There are a lot of new commits here now, but most of them are associated with de-bugging of a new Action for testing the get_l2 and get_l2tol3 CLI scripts.

Main changes

  1. pypromice.process.write contains all file loading functions (writeAll(), writeCSV(). writeNC(), getColNames())
  2. pypromice.process.resample contains all resampling functions (resample_dataset(), calculateSaturationVaporPressure())
  3. pypromice.process.test contains all unit tests, i.e. the TestProcess class
  4. pypromice.process.utilities contains all formatting, dataset populating, and metadata handling (roundValues(), reformat_time(), reformat_lon(), popCols(), addBasicMeta(), populateMeta(), addVars(), addMeta()
  5. pypromice.process.load contains all functions for writing L2/L3 datasets (getConfig(), getL0(), getVars(), getMeta())

To-do

And also to see what you guys think about these changes. Please feel free to modify.
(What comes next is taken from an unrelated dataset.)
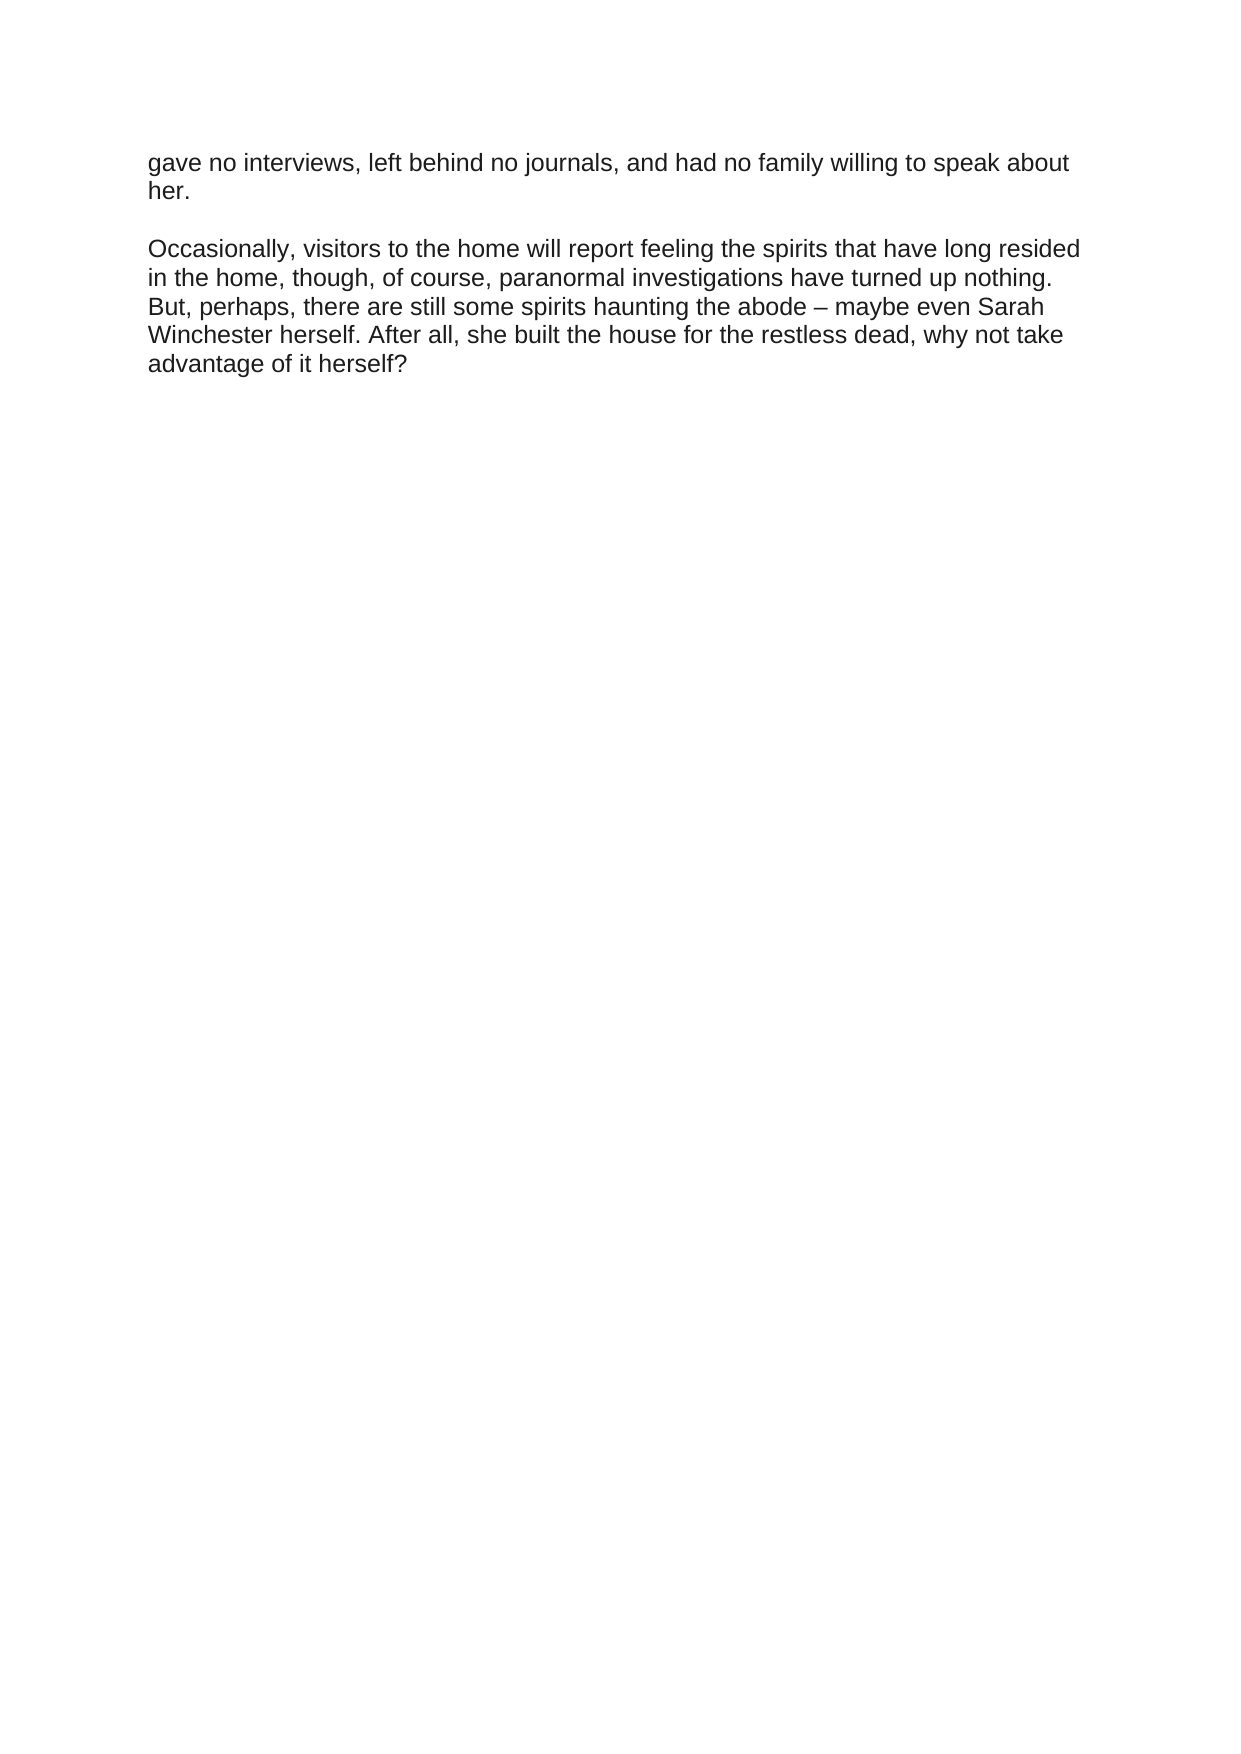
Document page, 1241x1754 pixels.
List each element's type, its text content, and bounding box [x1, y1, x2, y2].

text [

BaptisteVandecrux commented 4 months ago

So the updated structure is: billede

I have now made an update of aws-operational-processing that uses the functions from this PR.
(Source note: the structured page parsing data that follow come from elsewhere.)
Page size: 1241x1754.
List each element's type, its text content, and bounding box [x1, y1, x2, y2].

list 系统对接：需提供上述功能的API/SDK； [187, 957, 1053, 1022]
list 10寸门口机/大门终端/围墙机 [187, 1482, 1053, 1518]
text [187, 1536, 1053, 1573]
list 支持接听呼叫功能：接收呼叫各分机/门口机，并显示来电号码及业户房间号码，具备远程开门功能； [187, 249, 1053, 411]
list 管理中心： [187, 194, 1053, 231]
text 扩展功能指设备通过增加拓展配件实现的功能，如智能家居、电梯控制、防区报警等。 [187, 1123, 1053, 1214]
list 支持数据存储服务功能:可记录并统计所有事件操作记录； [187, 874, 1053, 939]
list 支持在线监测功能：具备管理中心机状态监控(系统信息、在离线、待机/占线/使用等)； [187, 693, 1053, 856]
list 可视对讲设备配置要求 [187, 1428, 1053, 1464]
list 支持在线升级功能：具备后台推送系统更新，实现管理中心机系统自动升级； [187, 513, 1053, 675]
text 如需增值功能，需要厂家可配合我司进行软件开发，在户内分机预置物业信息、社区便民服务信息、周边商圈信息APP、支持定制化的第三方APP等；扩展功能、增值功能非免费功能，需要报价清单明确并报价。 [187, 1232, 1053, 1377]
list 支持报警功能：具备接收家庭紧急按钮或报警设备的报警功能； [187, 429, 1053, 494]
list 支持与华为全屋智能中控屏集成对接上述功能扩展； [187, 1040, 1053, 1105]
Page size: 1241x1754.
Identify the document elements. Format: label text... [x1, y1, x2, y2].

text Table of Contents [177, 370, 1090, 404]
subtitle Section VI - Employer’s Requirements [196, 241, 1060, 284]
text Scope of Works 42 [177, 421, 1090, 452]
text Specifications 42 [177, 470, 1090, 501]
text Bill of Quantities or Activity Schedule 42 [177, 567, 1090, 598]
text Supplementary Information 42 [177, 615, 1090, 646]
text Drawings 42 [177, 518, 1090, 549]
The code has been running on glacio01 and posting the level_2 and level_3 on GitHub (if cloning level_3, make sure to use --depth 1).

The comparison between the aws-l3-dev (new) to aws-l3 (old) is available as timeseries plots or as scatter plots. All variables are identical except: q_h_u, q_h_l, dshf_h_u, dshf_h_l, dlhf_h_u, dlhf_h_l because in the previous version they were calculated from 10 minute data and then averaged, while now they are calculated from hourly averages directly.

I'll be rebasing downstream PRs to this one and we can take the discussion to the next one, which is #252

PennyHow commented 4 months ago

Looks good @BaptisteVandecrux. Do you want us to begin looking at #252 and adding comments, or do you have some things to do on it beforehand?

BaptisteVandecrux commented 4 months ago

Looks good @BaptisteVandecrux. Do you want us to begin looking at #252 and adding comments, or do you have some things to do on it beforehand?

I need to adapt the scripts first now that I have a clearer idea about the structure. I'll let you know when it's ready!